[TASK INSTRUCTIONS]
Give the number of lines below that hold "root", and only that.

(Data entries)
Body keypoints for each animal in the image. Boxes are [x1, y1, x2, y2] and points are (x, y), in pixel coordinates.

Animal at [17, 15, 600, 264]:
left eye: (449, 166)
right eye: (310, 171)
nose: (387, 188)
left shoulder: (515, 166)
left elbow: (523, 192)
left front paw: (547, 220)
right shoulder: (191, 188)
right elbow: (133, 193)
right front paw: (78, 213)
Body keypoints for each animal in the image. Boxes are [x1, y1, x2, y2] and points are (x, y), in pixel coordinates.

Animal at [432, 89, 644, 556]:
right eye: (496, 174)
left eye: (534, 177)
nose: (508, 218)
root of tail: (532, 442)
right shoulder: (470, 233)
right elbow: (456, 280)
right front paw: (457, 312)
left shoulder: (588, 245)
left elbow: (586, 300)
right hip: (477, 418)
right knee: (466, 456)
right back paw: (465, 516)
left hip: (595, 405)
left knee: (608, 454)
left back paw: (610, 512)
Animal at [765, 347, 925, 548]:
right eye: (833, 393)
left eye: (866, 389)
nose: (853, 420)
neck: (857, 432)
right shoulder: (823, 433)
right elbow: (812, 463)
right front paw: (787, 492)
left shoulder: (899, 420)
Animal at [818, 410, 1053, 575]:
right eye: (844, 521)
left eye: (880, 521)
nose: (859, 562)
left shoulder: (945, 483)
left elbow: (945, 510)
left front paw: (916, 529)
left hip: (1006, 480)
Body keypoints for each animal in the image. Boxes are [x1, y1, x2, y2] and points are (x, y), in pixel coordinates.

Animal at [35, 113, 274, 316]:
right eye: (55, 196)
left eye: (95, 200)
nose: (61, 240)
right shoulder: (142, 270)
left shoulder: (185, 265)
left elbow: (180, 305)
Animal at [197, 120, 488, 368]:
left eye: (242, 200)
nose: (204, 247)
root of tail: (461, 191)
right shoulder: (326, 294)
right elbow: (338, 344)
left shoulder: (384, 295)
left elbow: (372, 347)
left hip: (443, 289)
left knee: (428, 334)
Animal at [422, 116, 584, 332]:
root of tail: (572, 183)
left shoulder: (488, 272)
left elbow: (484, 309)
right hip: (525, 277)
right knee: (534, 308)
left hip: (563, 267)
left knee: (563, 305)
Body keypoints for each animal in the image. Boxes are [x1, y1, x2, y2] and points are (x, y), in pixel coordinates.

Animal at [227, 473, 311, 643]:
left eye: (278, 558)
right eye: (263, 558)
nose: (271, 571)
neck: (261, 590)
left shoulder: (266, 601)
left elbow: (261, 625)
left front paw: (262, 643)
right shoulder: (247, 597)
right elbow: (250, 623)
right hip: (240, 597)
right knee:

[SOLUTION FOR THIS TASK]
3